Hurray for you. I also stepped on the scale just before dinner and was finally moving down just a bit.
It really helps.

@3girls3cats congratulations!! :slight_smile:

Goal: -25
Loss: 4.5
Calories: 1200
Exercise: 10 pushups obviously not enough!

Goals -15
Loss 3.5
Calories 1550
Exercise- elliptical 30 minutes

Goal -25
Loss -5
Calories 1200
Exericise 30 minutes with weights, 3 minutes on the bike (I really hate that bike!)

Goal -17

Loss: 10.9! That’s down 2 pounds from my last official weigh in! (it’s not the official weigh in which happens on Fridays and it’s entirely likely that that will be less impressive but this is what my scale is saying today and I am too excited to wait so I am sharing it now.)

Calories: don’t know, staying within in the WW 30 points per day

Exercise: body pump (1 hour) and walking—and I finally took my bike in for a much needed tune up and seat adjustment.

Goal: -62
Loss: -9.5

Held steady over vacation. Walked 15000-24000 steps a day every day, on cobblestones in 85-95 degree heat, two weeks post-op and on injectable blood thinners plus the rest of my usual pharmacopia. Needed my walking sticks the entire time. Was hypercoagulated halfway through and started bruising all over. Thought I would need to go to the hospital several times. My body utterly failed me on this trip, on all levels. I ate what I wanted, in moderation (European food has so much less sugar and junk than American diets), generally about 1600 calories a day. Did not gain any weight, didn’t lose any. Think I scared my DH half to death. Force of will was not enough to get through. What this says about the level of exercise I need to lose weight and my body’s inability to handle that is scary as hell. Can’t go below 1400 calories a day per the cardiologist.

@CountingDown I just so want your primary goal to be “better health” and not having anxiety over the scale for instance. I know the extra weight is probably a roadblock to good health too, but your situation is clearly one where you must somehow prioritize steps for “better health”. Glad to hear that your weight held steady cause I know that is important to you. But I can’t help but want your overall health to move forward - as you do too!

I’m rooting for you - each step at at time! (and that is A LOT of steps! You must be exhausted!!)
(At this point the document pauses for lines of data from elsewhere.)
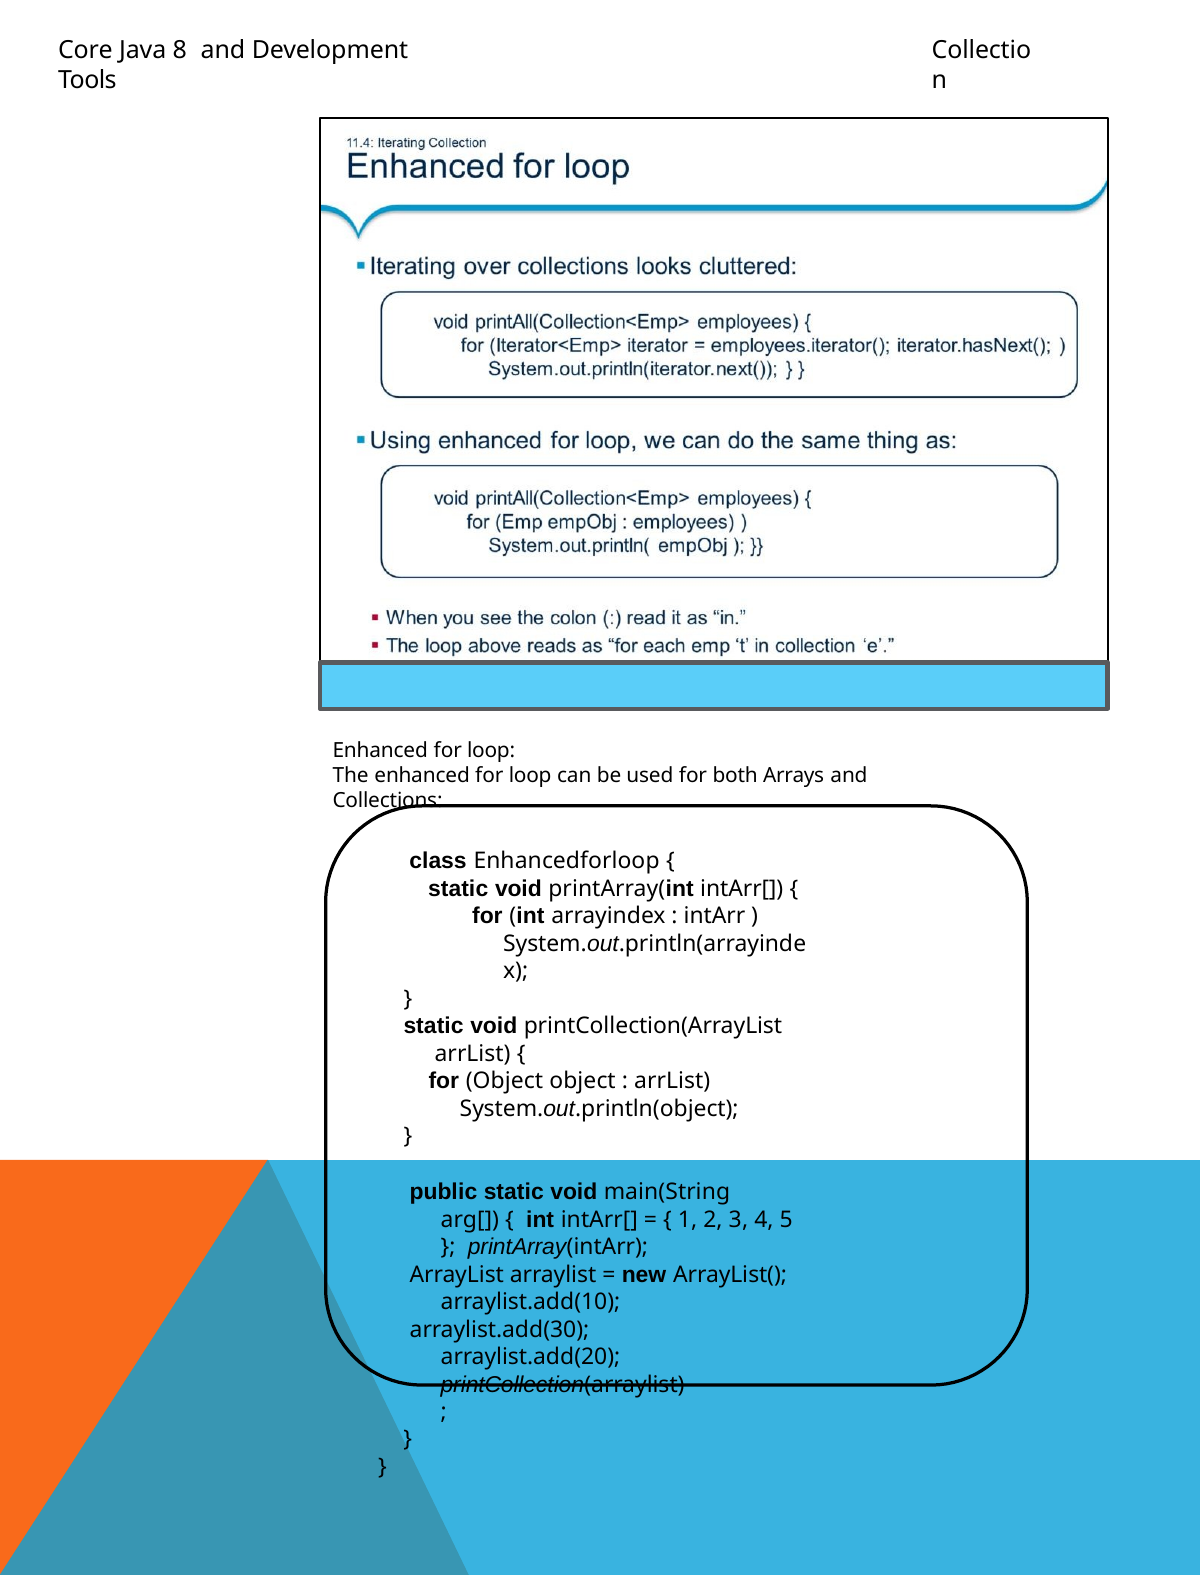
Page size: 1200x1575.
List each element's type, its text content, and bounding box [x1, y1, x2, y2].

text_box Core Java 8 and Development Tools [56, 31, 469, 94]
text_box Collection [929, 31, 1044, 94]
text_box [318, 116, 1109, 710]
text_box Enhanced for loop: The enhanced for loop can be used for both Arrays and Collections: class Enhancedforloop { static void printArray(int intArr[]) { for (int arrayindex : intArr ) System.out.println(arrayindex); } static void printCollection(ArrayList arrList) { for (Object object : arrList) System.out.println(object); } public static void main(String arg[]) { int intArr[] = { 1, 2, 3, 4, 5 }; printArray(intArr); ArrayList arraylist = new ArrayList(); arraylist.add(10); arraylist.add(30); arraylist.add(20); printCollection(arraylist); } } [330, 735, 954, 1479]
text_box [954, 808, 1028, 1383]
text_box [325, 873, 330, 1318]
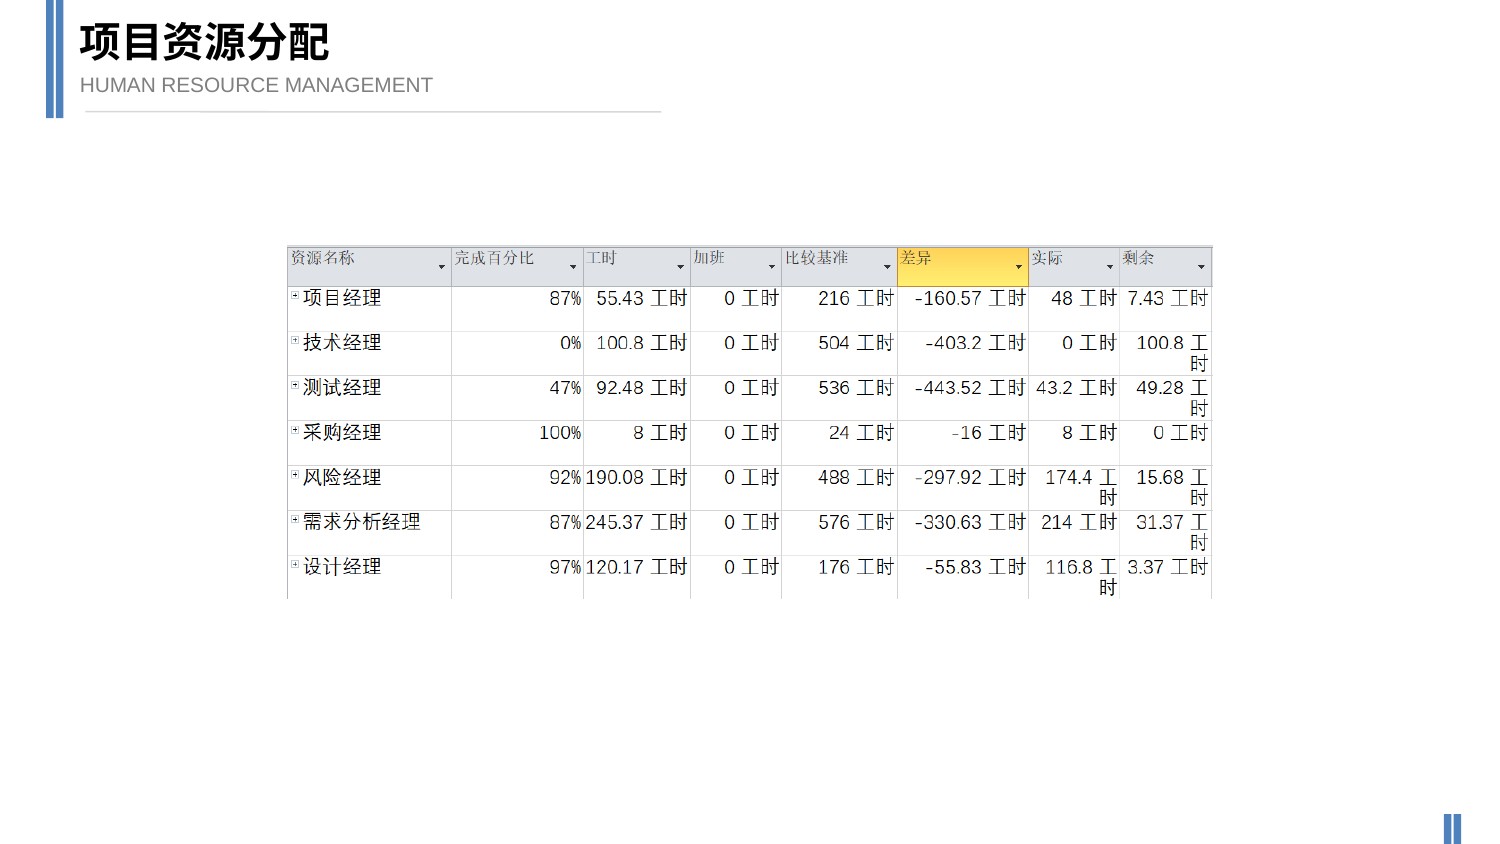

Your body couldn’t handle it two weeks post-op. Hopefully when it’s had more time to recover it will be easier.

Goal -15
loss -.3
exercise --fingers on computer keys
(:expressionless:
calories–lost count bad day–great and perfect until dinner

@CountingDown, be easy on yourself and give yourself a chance to heal. I have done ~20,000 step days in less heat and without medical obstacles…and collapsed at the end of it, feeling bleary and disoriented. You were two weeks post-op! I can’t even imagine handling that.

Goal -25
Loss 5.5
Calories: 1070 (I feel like I must have forgotten to track something)
Exercise pushups, wall sit, squats, but really not more than 10 minutes or so

I’ve had a hard time with my knees, shoulders and temperature regulation for a while. This wasn’t just post-op issues. Should probably take this to another thread!

Goal: -33
Week’s progress: -2
Total progress since 7/5: -5
Eating strategy: WW
Exercise goals per week: 1 long bike ride, commuter biking, stationary bike at gym, upper body work at gym.
Exercise completed this week: 1 long bike ride and shorter rides around town. Some long walks. No gym.

@CountingDown if you take it to a new thread I’ll join you there. I’ve had issues with my hips, shoulders, and for the first time in my life, temperature regulation. It certainly adds challenge to weight loss and exercise.

Goal: -30
Progress since last Friday: -2
Total progress since 6/8: -12
Calorie limit:1300, but was around 1000 for several days this week. Somehow I’m not really hungry.

Exercise strategy: Just walking. Thinking about using the gym membership I pay for. I would have to wear shorts in public. Ick.

Goal: -15
progress: almost none so far
Exercise: I started running habit this year to be in better shape and now run 5k about every other day. (I can now run 5k under 40 min if weather not hot, good improvement from my couch-2-5k start). Now I am ready to also work on dieting. It was too hard think about both at once.